A la pregunta sobre las características de la intervención que se barrunta su respuesta se concretó en dos frases: una para dar una pincelada gruesa sobre el procedimiento y la segunda, ya en la puerta de su despacho estrechándome la mano como despedida, fue un tajante: “No te preocupes, que esto lo hago yo todas las semanas”. “Sí doctor, pero no a mí”. La parte final de su carcajada la escuché ya con la puerta cerrada.
Fue un acto prácticamente reflejo tentarme el pantalón para localizar el móvil y cuestionar al oráculo. Si Google no existiera habría que inventarlo.
Seguro que el resultado final de todo este proceso no se va a ver afectado de forma decisiva por el hecho de que yo conozca detalles técnicos (ininteligibles para un modesto plumilla sin formación científica). En realidad, el paciente sólo puede aportar buena disposición, ganas de colaborar para facilitar la labor del equipo sanitario que le atiende y poco más.
El problema reside en que hasta hace muy poco, en condiciones normales, ese paciente dócil y predispuesto tenía como única ventana hacia el conocimiento de su situación la que su médico quisiera abrirle, y según hasta qué punto quisiera abrírsela. Pero hoy las cosas no son así.
El paciente puede acceder a un saber enciclopédico de estudios con los que se va a identificar aunque sólo coincida como síntoma el moqueo nocturno o un leve mareo al levantarse deprisa. Por no hablar de la ingente cantidad de situaciones adversas que va a conocer, todas vividas por gente que ha pasado por trances parecidos. Cuando uno está sensible con un tema de salud que le atañe no repara en que en esos foros lo que más vende es el malrollismo. Tampoco se da cuenta de que casi ningún agorero que ha expuesto un caso terrible retorna a explicar cómo se resolvió. Si esto fuera real, la población internauta se diezmaría a pasos agigantados dado lo aparentemente irresoluble de las cuestiones ahí planteadas. Afortunadamente, los estudios de uso de la red desmienten de forma tozuda ese extremo.
Por tanto, en esta tensión entre lo que el paciente debe saber sobre el proceso de su enfermedad, lo que realmente necesita conocer para gestionarlo bien y lo que anímicamente precisa para implicarse de forma constructiva no siempre el malo es el médico ni, por extensión, el personal sanitario. Al paciente quizá no se le pueda exigir rigor, pero sí que transforme esa buena disposición antes mencionada en un dejarse guiar por este proceloso mundo de la información sanitaria online.

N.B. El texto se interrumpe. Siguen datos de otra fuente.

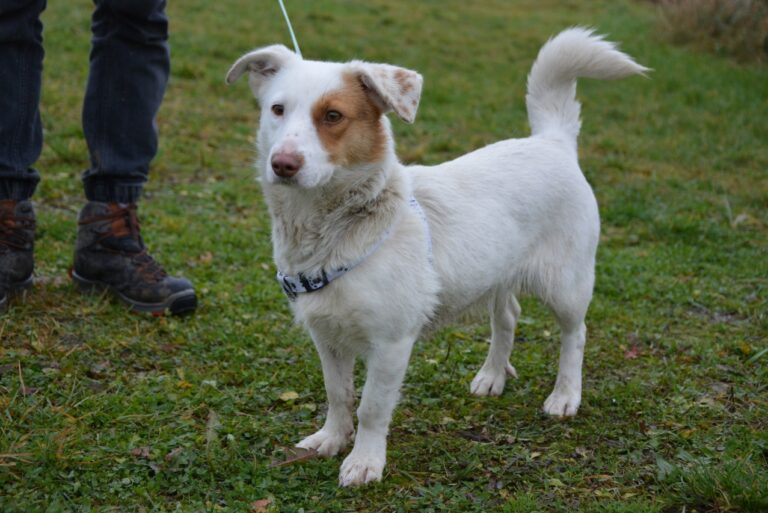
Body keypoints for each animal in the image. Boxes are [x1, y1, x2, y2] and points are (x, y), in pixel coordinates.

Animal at [226, 27, 648, 484]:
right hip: (497, 272)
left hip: (565, 285)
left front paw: (365, 460)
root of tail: (551, 141)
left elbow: (371, 407)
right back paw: (492, 376)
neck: (337, 229)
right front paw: (333, 438)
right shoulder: (327, 336)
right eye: (277, 109)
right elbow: (338, 394)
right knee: (508, 318)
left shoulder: (391, 343)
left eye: (333, 116)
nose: (282, 164)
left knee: (576, 334)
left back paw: (566, 394)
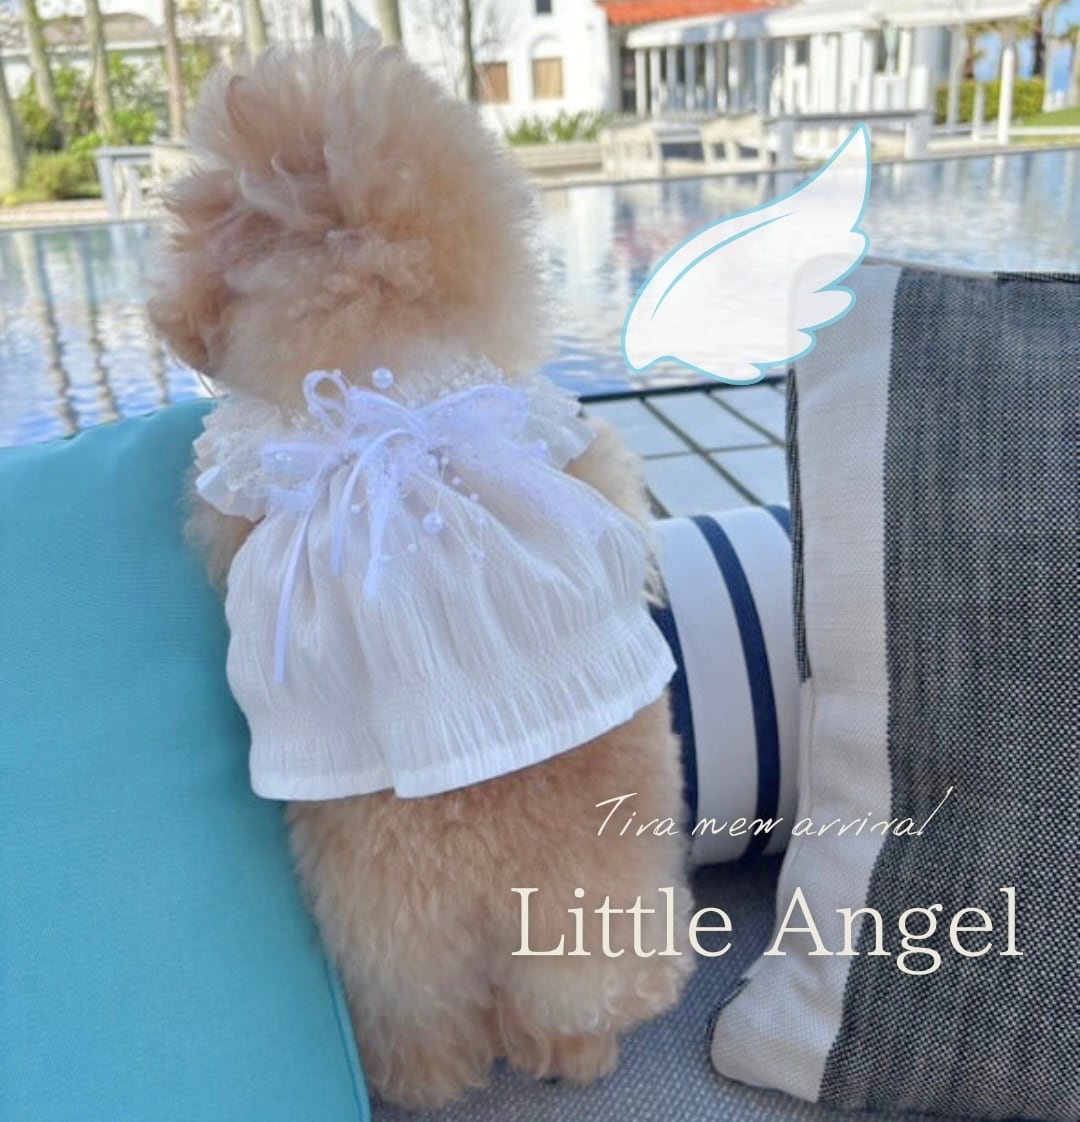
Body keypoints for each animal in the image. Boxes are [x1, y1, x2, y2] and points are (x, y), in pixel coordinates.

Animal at [151, 41, 694, 1109]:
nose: (169, 321)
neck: (389, 380)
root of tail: (493, 873)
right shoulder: (563, 430)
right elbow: (612, 487)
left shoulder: (238, 461)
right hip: (566, 915)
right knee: (565, 998)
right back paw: (560, 1057)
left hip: (390, 937)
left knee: (432, 1024)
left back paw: (427, 1082)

Aunque la ecuación no está completa sólo con pacientes responsables y médicos predispuestos a incorporar lo digital al tratamiento. ¿Está la organización preparada para ello? ¿Cómo encaja en este entramado burocrático-administrativo-asistencial el uso de estas moderneces que se perciben, en la mayoría de los casos, como una rémora en vez de como una ayuda? Casi nada.

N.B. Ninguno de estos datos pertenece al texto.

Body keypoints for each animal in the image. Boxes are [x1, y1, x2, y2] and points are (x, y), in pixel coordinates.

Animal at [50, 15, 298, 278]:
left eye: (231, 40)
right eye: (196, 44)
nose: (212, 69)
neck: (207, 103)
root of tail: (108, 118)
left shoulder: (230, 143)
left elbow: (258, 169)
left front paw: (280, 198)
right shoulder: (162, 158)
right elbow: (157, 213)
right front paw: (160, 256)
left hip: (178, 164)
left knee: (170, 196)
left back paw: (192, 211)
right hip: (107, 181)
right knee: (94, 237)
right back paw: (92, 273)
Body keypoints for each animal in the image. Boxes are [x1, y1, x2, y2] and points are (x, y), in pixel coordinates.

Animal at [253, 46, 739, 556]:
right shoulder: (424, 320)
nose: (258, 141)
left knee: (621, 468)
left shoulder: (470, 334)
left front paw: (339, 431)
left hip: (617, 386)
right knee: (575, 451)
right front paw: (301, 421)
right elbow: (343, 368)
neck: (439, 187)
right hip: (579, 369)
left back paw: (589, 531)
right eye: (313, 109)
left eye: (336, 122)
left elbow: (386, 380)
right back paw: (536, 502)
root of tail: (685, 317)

El cambio cultural que se empieza a exigir al sector sanitario en su conjunto en relación con este asunto es un tema recurrente, cansino ya para los que llevan años hablando de eHealth, salud 2.0 y demás. Pero en cualquier caso resulta insoslayable.
Y no se me enfade, doctor, que sabe que le aprecio, pero entienda que la cantidad de información que me escatime será directamente proporcional a la intensidad con que voy a buscarla en Internet. Así que, ¿por qué no hacerlo juntos?